Ironically, despite Telugu being the language of the majority of the people of the then Hyderabad State, the SRC's advice was against the creation of a larger Andhra. Even then the call for a larger Andhra seemed like a hegemonic claim on behalf of a Telugu linguistic community coming from Andhra region and the then city of Madras.
Now that error has been corrected, but the unfortunate part is that all the mayhem witnessed in Parliament has sent a wrong signal to the peoples of the two regions who share a lot in common. In the process, the nation has also lost an opportunity to discuss and debate how development and political-economic logic can be a better rationale for re-conceptualizing Indian federalism, rather than cultural/ethnic logic that was the basis for reorganization of the states in the 1950s.
The first blow to the ethno-linguistic rationale as a basis for formation of states was struck in 2000 with the creation of Uttarakhand, Jharkhand and Chhattisgarh. But even the last time, when the new states were created, Parliament failed to engage in a serious discussion on the growing sentiment associated with developmental regionalism in many parts of the country.

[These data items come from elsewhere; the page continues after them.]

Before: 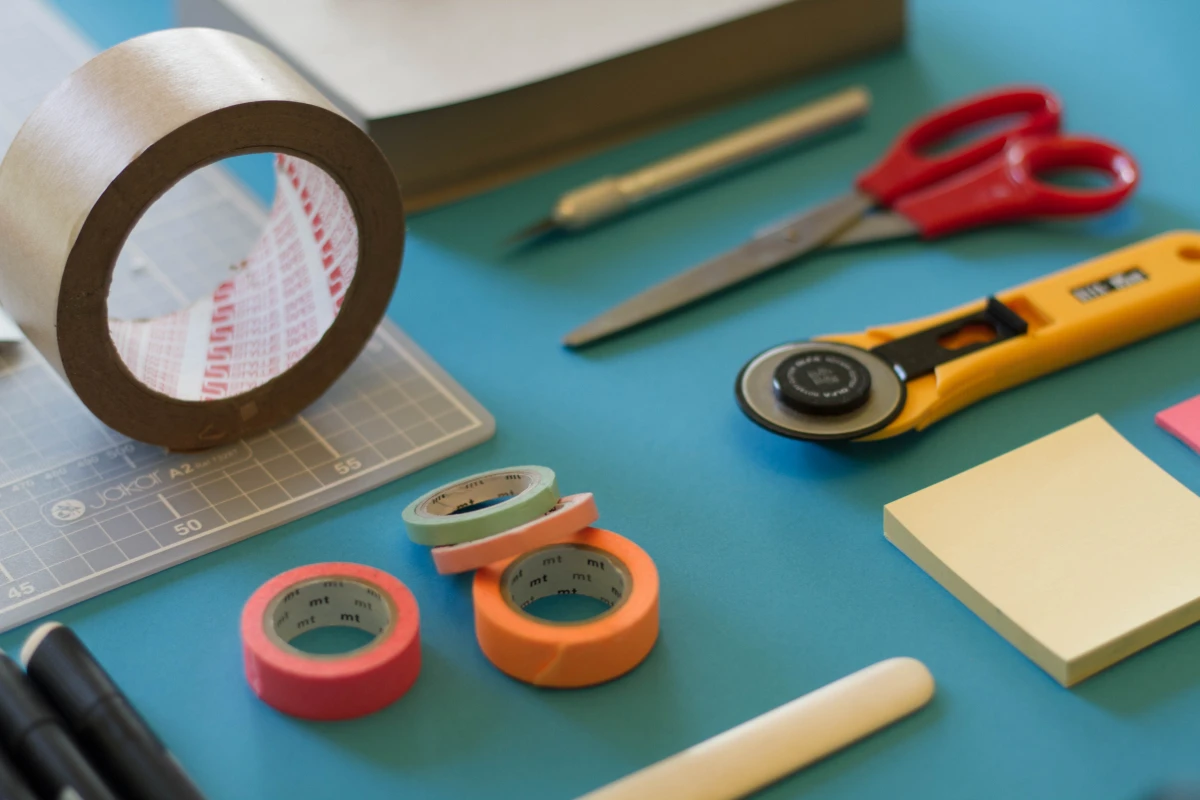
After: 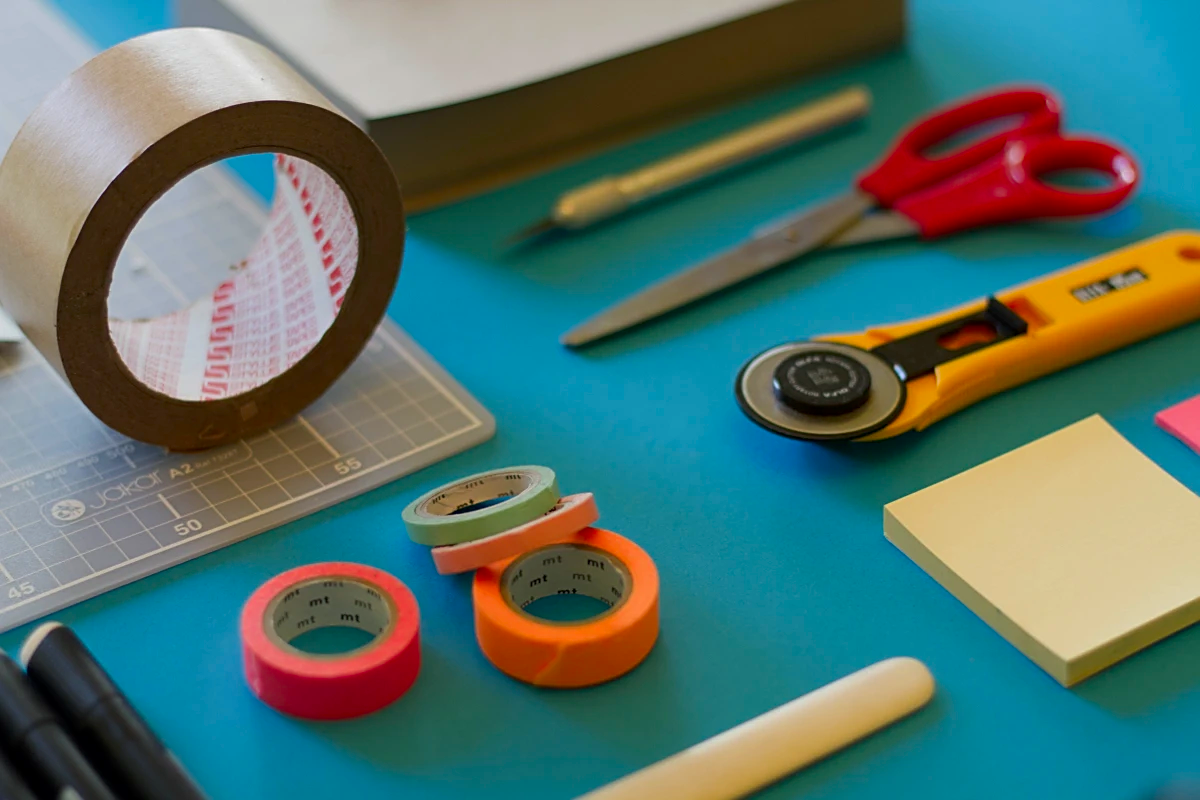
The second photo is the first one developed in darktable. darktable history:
exposure: black level correction 0.001, exposure -0.2 EV, compensate highlight preservation false
sharpen: on, module defaults
contrast brightness saturation: brightness -0.02, saturation 0.35
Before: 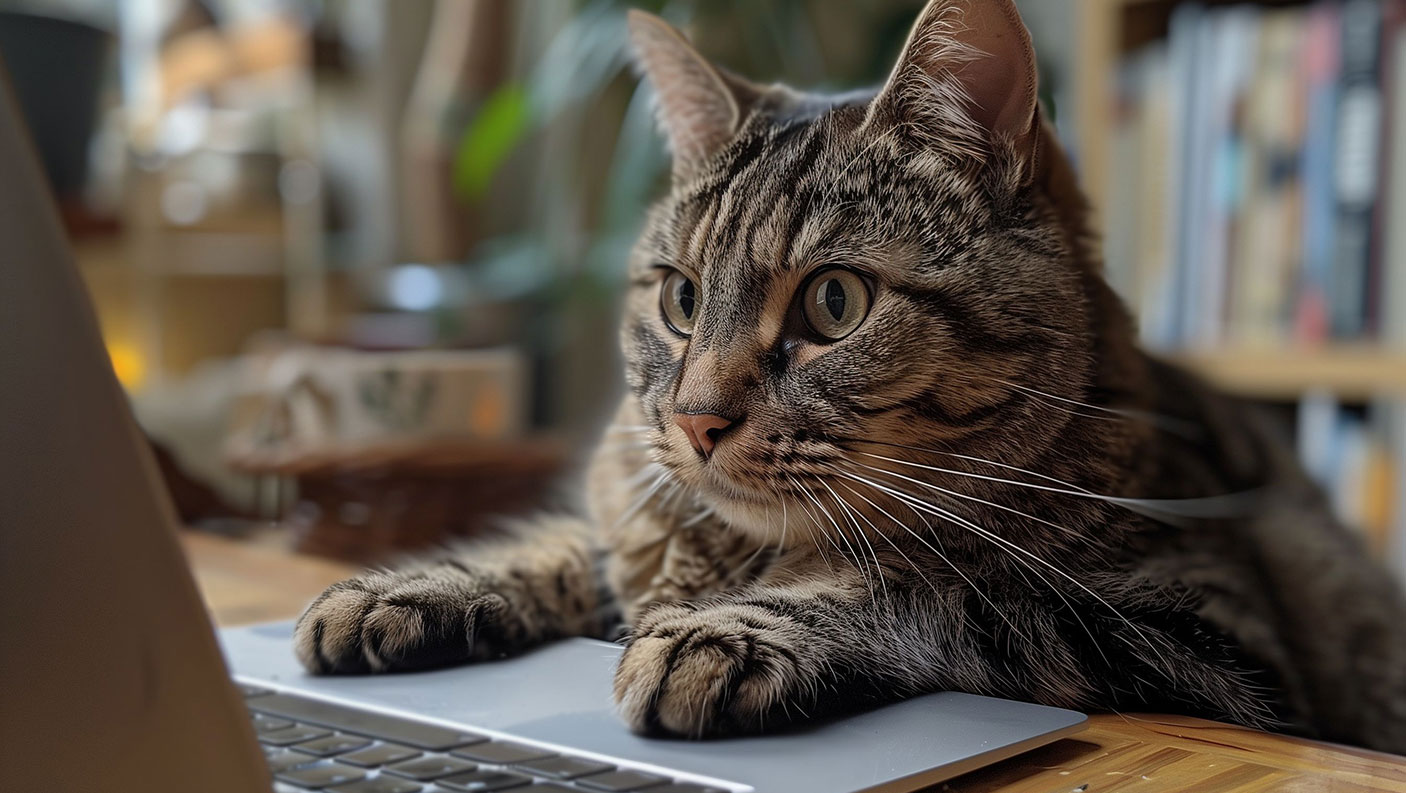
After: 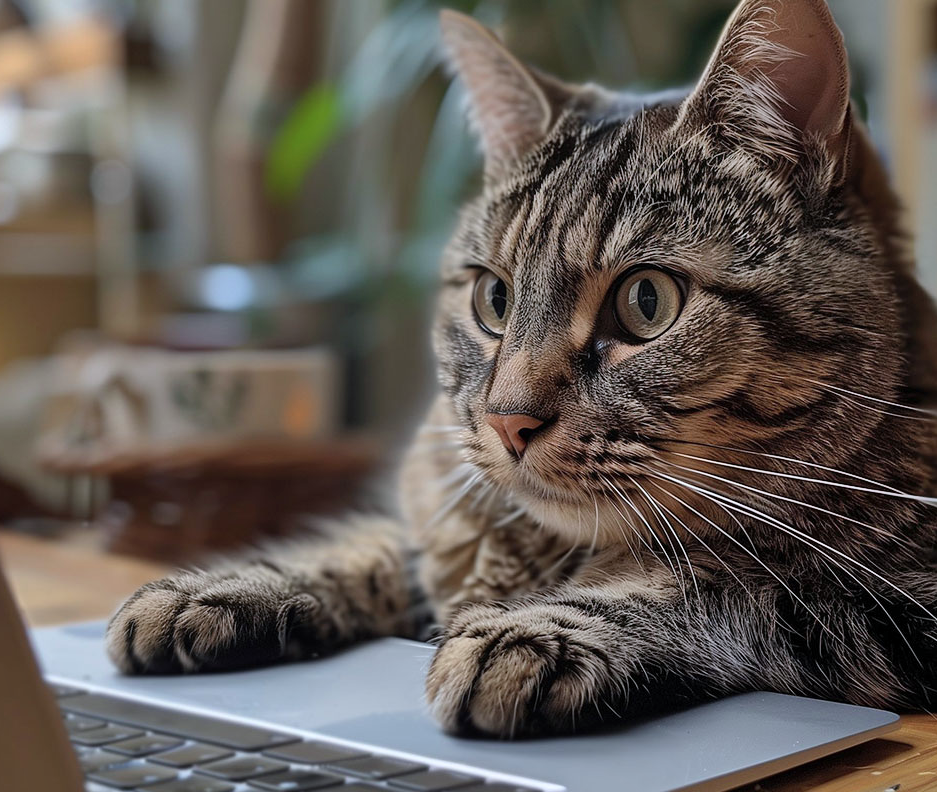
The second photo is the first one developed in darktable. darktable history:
crop and rotate: left 13.409%, right 19.924%
shadows and highlights: soften with gaussian
color correction: highlights a* -0.137, highlights b* -5.91, shadows a* -0.137, shadows b* -0.137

Now when economic and social development is slowly but decidedly replacing cultural and sectarian politics, it was perhaps the best time to discuss a new federalism for a changing country.
Though the opportunity was lost in Parliament, now as the two states, Telangana and Seemandhra, come into being in the next few months, one hopes that the politicians from the two regions will see this as an opportunity to work on a meaningful decentralization of political-economic power that is entrenched in the state capital of Hyderabad to divisions, districts, taluks, and villages. This will help Telangana and Seemandhra show a new path to realize the goals of 'new federalism' represented by the73rd and 74th amendments.
By shifting the political discourse to decentralization of developmental agenda to local level the Andhra politicians will be able to overcome the ethnic conflict based on destructive and competitive chauvinism being fanned by some people in Telangana and Seemandhra.
The lead up to the creation of Telangana—the rowdy behaviour and pepper spray in Parliament—has already fostered some resentment among the two groups, especially in the city of Hyderabad where murmurs of 'natives' and 'settlers' can be heard. There are talks of reservations in educational institutions and government jobs for 'native' people of Telangana, and outmigration of tech-industry from Hyderabad. Telangana and Seemandhra need all the highly entrepreneurial and skilled people in city of Hyderabad for the development of impoverished regions such as Adilabad, Karimnagar and Mahbubnagar.
The experience of Uttarakhand, Jharkhand and Chhattisgarh shows us that mere creation of a smaller states is not enough to bring development to neglected local communities. Ironically, smaller states can also lead to more corruption and cronyism. Uttarakhand, Jharkhand and Chhattisgarh have acquired notoriety for scams running into thousands of crores.
Finally, the path to a better Telangana and Seemandhra does not go through Hyderabad, but passes through Adilabad, Medak and Nalgonda. The best option would be to leave Hyderabad to professionals and get out of the city to serve the people in whose name the struggle was carried out for all these years. If the politicians who led the struggle for Telangana now get busy accumulating power, land and money in Hyderabad they will be disrespecting the hundreds of lives that were lost in the Telangana movement. One hopes leaders such as K. Chandrasekhar Rao will learn from the falls of Ramesh Pokhriyal 'Nishank', N.D. Tiwari, Vijay Bahuguna, Shibu Soren, Madhu Koda, and others.
Anup Kumar teaches communication at Cleveland State University, Ohio, and is the author of The making of a small state: Populist Social Mobilization and the Hindi Press in Uttarakhand Movement.